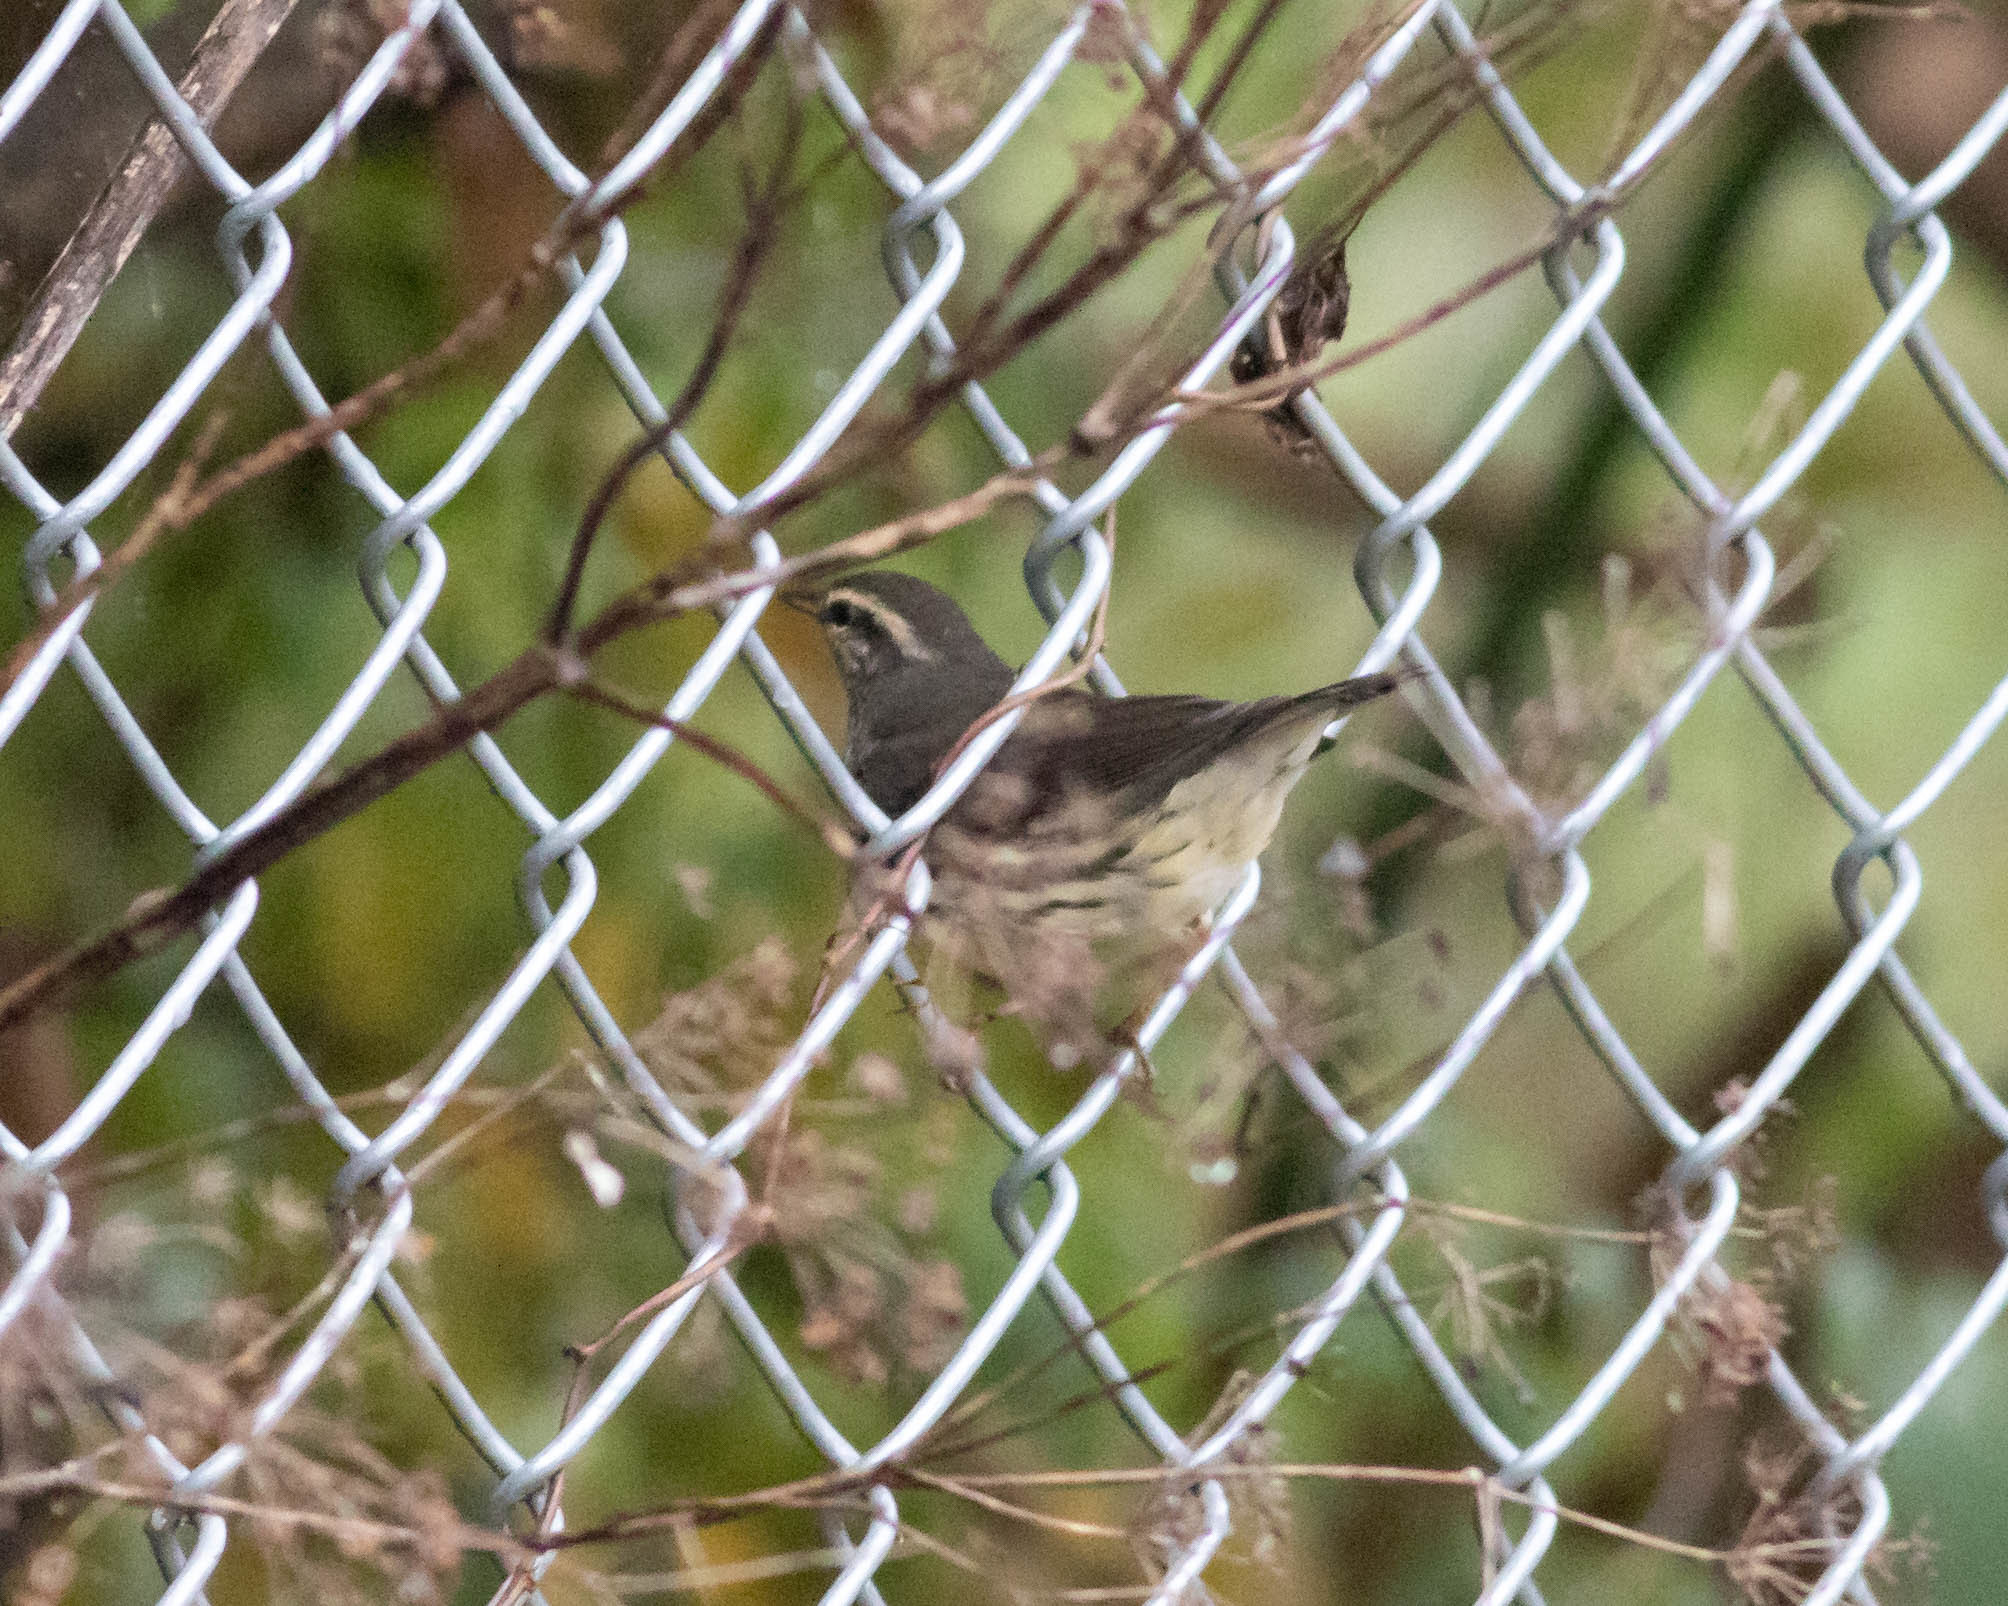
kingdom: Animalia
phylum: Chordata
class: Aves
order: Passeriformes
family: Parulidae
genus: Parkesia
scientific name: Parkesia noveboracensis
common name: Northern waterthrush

> Instructions for the task: Transcribe every line of the listing above without changes, leaving out the picture.

> Solution for this problem:
kingdom: Animalia
phylum: Chordata
class: Aves
order: Passeriformes
family: Parulidae
genus: Parkesia
scientific name: Parkesia noveboracensis
common name: Northern waterthrush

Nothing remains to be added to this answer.